Not long after the protest riots ended, hundreds of volunteers converged in downtown Grand Rapids to help clean up and board up.

GRAND RAPIDS, Mich. — After a night of chaos, hate and unrest, what Grand Rapids is TRULY about was on full display downtown, beginning in the early morning hours.

Hundreds of volunteers surrendered their Sunday and came together to do all they could to make the broken feel somewhat whole again.

"It's really unfortunate," said Dan Oderkirk, who co-owns, The Dog Pit, with his wife, Erin. "It's shocking to see downtown like this."

The Oderkirks business was among many that were ransacked and suffered severe damage when Saturday's protest for George Floyd, quickly escalated from peaceful to violently out of hand.

The Dog Pit is located on Monroe Center St. NW, across from Rosa Parks Circle. Many businesses along that stretch sustained heavy damage.

"I got a text at 5 in the morning from somebody I didn't know telling me our business got hit," said Erin. "When my husband and I got down here a few hours later, I was shocked to see so many people out front sawing boards and putting them up to protect our broken windows."

The volunteers didn't focus on The Dog Pit, literally thousands of them spread out all across downtown Grand Rapids, offering their skills and support to help board-up and sweep up the city.

"We don't even know these people," said Erin. "They're all amazing."

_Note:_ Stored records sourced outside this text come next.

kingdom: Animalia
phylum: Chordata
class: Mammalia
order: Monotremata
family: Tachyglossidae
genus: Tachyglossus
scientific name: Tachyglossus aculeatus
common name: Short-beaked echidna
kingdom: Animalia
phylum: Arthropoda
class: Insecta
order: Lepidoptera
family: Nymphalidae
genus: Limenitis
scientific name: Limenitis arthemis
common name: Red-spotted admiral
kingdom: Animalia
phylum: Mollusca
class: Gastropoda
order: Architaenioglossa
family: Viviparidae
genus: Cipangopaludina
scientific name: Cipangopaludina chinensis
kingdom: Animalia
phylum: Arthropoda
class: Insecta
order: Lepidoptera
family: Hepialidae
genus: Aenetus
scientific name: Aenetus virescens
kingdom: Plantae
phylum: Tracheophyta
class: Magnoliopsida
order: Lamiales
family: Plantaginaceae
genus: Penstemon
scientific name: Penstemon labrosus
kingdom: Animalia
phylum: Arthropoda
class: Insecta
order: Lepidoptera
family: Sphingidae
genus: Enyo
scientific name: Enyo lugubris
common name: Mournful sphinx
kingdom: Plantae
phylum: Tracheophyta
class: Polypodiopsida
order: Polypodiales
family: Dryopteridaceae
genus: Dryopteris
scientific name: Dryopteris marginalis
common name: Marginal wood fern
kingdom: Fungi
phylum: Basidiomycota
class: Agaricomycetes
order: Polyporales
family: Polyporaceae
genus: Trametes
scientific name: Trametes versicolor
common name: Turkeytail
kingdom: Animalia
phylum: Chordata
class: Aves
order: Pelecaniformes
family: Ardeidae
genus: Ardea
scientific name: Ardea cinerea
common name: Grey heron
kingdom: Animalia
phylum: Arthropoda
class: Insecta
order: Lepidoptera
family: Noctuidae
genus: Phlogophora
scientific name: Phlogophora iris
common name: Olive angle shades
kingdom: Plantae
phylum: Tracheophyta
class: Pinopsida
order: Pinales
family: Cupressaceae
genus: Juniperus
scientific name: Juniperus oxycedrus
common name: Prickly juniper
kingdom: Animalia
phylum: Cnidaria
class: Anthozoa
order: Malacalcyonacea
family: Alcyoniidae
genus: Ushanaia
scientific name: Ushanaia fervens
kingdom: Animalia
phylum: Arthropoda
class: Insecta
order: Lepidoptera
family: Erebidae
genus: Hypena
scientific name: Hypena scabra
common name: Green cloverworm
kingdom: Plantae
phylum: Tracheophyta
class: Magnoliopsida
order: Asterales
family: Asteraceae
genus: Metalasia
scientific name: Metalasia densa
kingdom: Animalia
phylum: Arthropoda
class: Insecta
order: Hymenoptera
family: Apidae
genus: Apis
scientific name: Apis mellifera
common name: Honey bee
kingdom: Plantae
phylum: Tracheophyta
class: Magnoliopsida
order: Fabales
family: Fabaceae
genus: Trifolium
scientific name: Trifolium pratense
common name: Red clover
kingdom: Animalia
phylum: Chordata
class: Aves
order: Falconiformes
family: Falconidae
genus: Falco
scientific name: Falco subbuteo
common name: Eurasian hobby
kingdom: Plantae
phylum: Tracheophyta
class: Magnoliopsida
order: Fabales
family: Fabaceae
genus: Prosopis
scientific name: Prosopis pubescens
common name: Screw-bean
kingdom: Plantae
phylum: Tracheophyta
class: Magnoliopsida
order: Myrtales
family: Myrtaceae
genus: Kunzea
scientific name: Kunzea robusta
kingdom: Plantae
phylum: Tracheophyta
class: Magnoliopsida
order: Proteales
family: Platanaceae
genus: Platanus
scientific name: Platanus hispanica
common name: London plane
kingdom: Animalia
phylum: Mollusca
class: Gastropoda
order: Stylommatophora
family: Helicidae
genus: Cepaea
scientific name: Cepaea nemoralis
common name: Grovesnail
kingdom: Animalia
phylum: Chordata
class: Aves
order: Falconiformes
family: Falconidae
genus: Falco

Rioters broke through the door, shattered all the glass, and took a few things from inside the restaurant, including money.

The Oderkirks say the interior is largely intact.

"Since all these people were working so hard to help board-up our business, we felt like we should give back to them, so we started making hot dogs," sand Dan. "Who doesn't like a hot dog, right?"

The Oderkirks estimate they prepared over 300 hot dogs that were continuously brought outside and placed in front of The Dog Pit for volunteers and passersby to take.

"It's just kind of our way of saying, 'Thanks for your help,'" said Erin.

One block north on Pearl St., Sundance Grill & Bar also sustained major damage by rioters.

"They broke all the windows, and wrecked the kitchen and bar," said Jeff Lobdell, who owns the restaurant. "Just stuff destroyed and wrecked everywhere."

Lobdell adds that security cameras positioned inside captured everything that happened, when rioters broke in, and also was used to identify several of the intruders.

"They were in and out in about 7 minutes," added Lobdell. "We've got a few faces [on tape], and one of them we posted to the Sundance Facebook page and she was identified."

Much like The Dog Pit, Sundance also had a slew of volunteers who helped clean up and cover all their windows with plywood.

"Once we got our kitchen cleaned up, we actually made breakfast burritos for everybody here at Sundance," Lobdell said. "Rockwell Republic also brought their famous sticky chicken down here and Beltline Bar brought tacos."

The Oderkirks and Lobdell were delighted to see the real spirit of Grand Rapids rise from the ruins.

"What transpired last night isn't the town I'm familiar with," said Dan. "It's nice to see affirmation of what my hometown is truly about after such a dark evening."

In referring to the countless volunteers who worked hard Sunday morning to mend the brokenness, Erin said, "This is the Grand Rapids we know. This!"